> [Text under study]
★ ★ ★ ★
This paper systematically studies how to effectively train long-context language models through continual pre-training and SFT. It proposes a series of key designs, including data mixing ratios, training length scaling, and evaluation protocols. The resulting ProLong-8B achieves the same-scale SOTA on 128K length using only 5% of Llama-3.1's long-context training data.

Background & Motivation¶

Urgent application needs: Long-context LMs have unlocked new applications such as book summarization, many-shot ICL, and long-document RAG. However, adapting pre-trained models to 128K+ contexts poses dual challenges in both infrastructure and data.
Training-free extrapolation is unreliable: Training-free methods (e.g., YaRN, Dynamic NTK) that modify the RoPE frequency base fail to reliably pass simple Needle-in-a-Haystack (NIAH) tasks, still requiring further training on billions of long-document tokens.
Opaque design decisions: Frontier open-source models (e.g., Llama-3.1) adopt the "long-context continual pre-training \(\rightarrow\) SFT" paradigm, but key decisions such as data mixing ratios, sequence length selection, and SFT data types are not fully transparent to the community.
Flawed evaluation methods: Existing evaluation approaches (perplexity, NIAH) are unreliable. NIAH is already saturated for strong models (both Llama-3.1-8B and 70B score 100), while perplexity correlates poorly with downstream performance (training with 100% long data continuously improves PPL but severely impairs downstream execution).
★ ★ ★ ★
> [Material provided]

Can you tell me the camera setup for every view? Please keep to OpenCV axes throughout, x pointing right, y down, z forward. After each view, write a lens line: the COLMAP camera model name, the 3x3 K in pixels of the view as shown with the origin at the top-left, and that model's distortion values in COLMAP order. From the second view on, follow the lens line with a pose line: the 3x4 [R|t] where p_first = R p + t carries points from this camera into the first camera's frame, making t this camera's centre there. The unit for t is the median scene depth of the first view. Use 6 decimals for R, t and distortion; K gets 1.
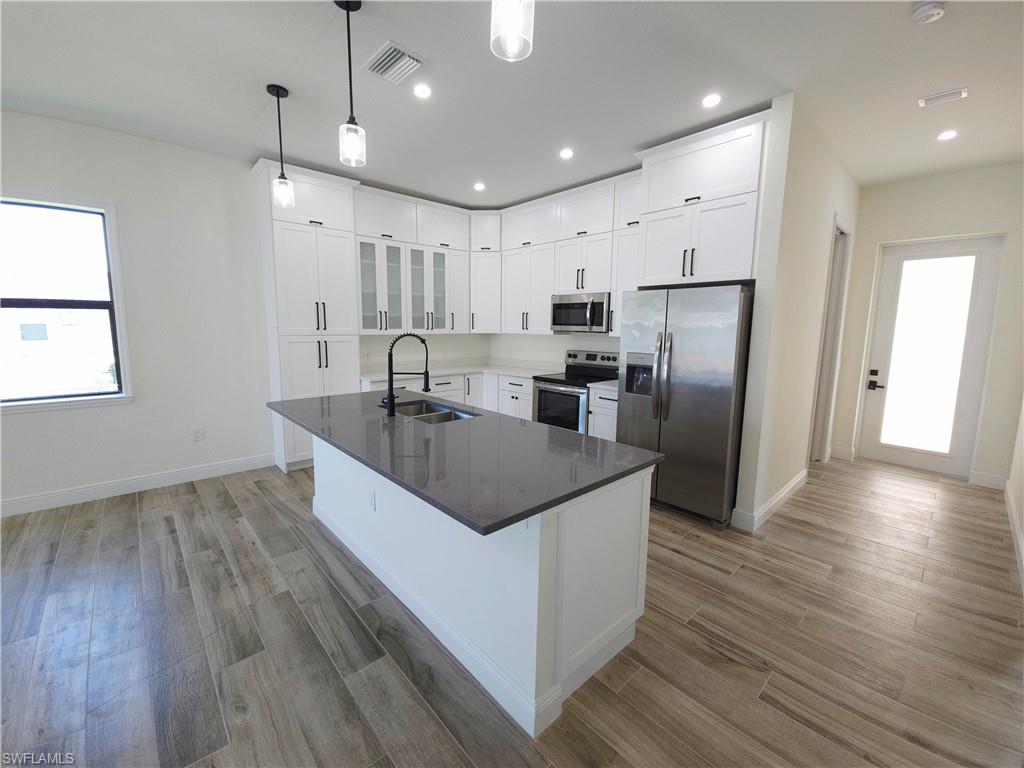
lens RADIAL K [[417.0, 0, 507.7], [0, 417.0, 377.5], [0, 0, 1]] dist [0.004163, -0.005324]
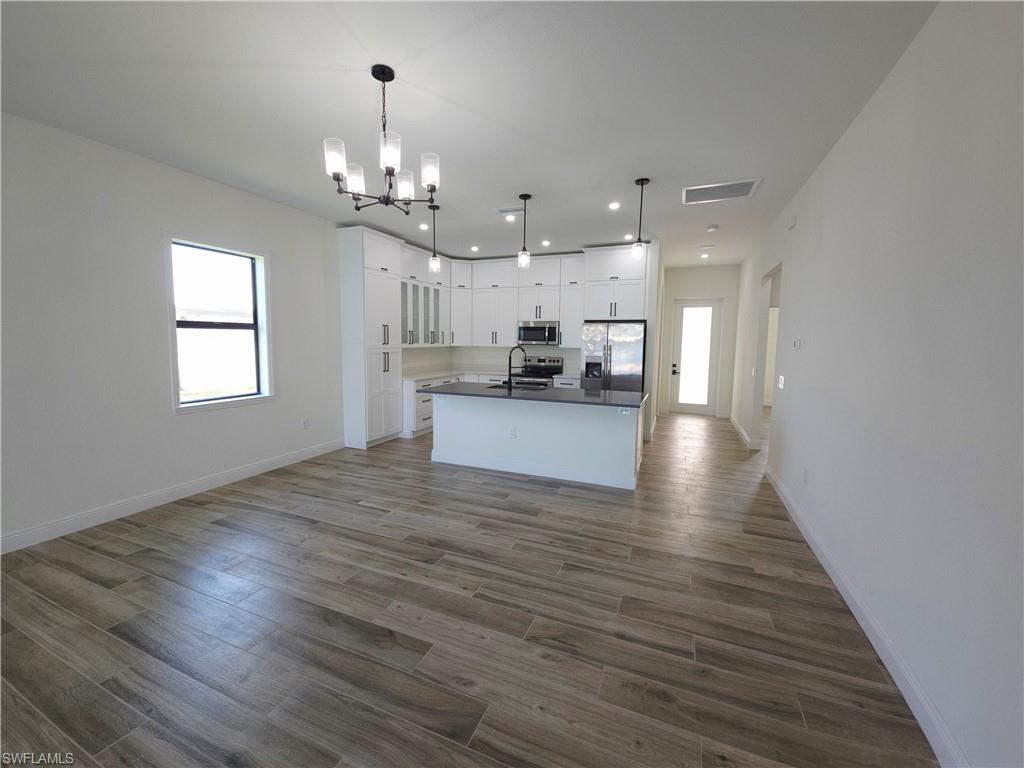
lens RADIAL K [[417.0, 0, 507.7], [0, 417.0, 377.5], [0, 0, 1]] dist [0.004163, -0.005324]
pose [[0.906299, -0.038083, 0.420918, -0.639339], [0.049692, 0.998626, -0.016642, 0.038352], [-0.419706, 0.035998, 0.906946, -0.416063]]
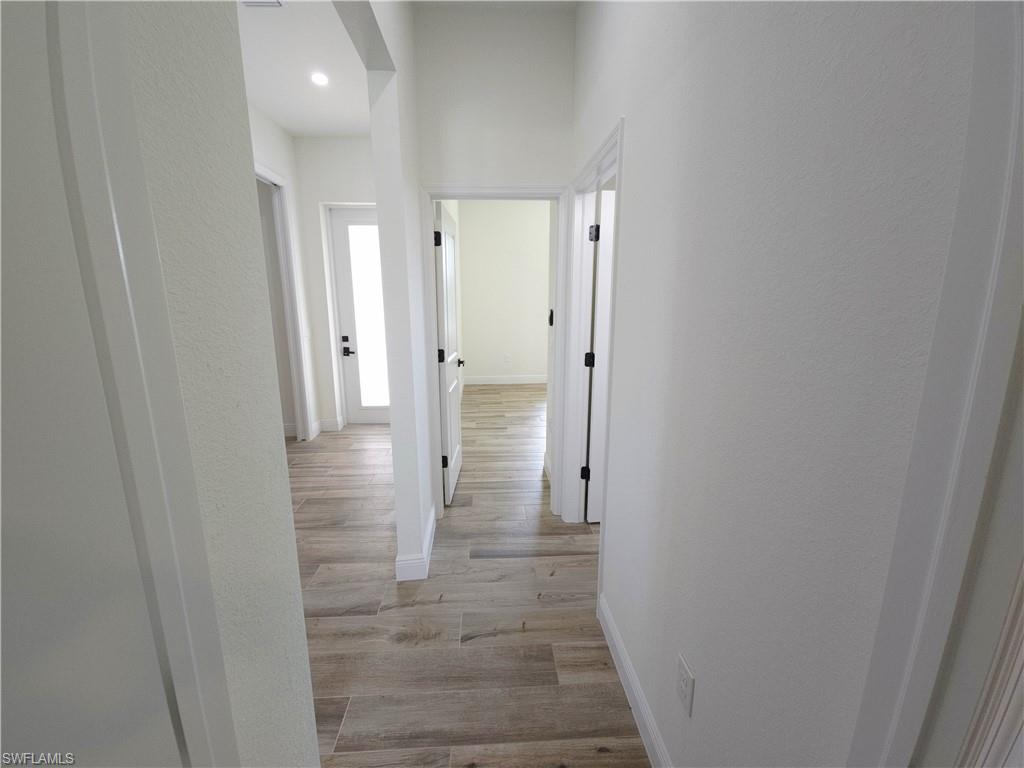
★ ★ ★ ★
> [Tasks to complete]
A: From the long-context training excerpt, list every application that it says long-context LMs have unlocked.
B: Please express the listing as a numbered list, skipping blank lines and leaving the pictures out.
The listing has nothing to do with the long-context training excerpt.

> [Answers provided]
A:
- book summarization
- many-shot ICL
- long-document RAG

B:
1. Can you tell me the camera setup for every view? Please keep to OpenCV axes throughout, x pointing right, y down, z forward. After each view, write a lens line: the COLMAP camera model name, the 3x3 K in pixels of the view as shown with the origin at the top-left, and that model's distortion values in COLMAP order. From the second view on, follow the lens line with a pose line: the 3x4 [R|t] where p_first = R p + t carries points from this camera into the first camera's frame, making t this camera's centre there. The unit for t is the median scene depth of the first view. Use 6 decimals for R, t and distortion; K gets 1.
2. lens RADIAL K [[417.0, 0, 507.7], [0, 417.0, 377.5], [0, 0, 1]] dist [0.004163, -0.005324]
3. lens RADIAL K [[417.0, 0, 507.7], [0, 417.0, 377.5], [0, 0, 1]] dist [0.004163, -0.005324]
4. pose [[0.906299, -0.038083, 0.420918, -0.639339], [0.049692, 0.998626, -0.016642, 0.038352], [-0.419706, 0.035998, 0.906946, -0.416063]]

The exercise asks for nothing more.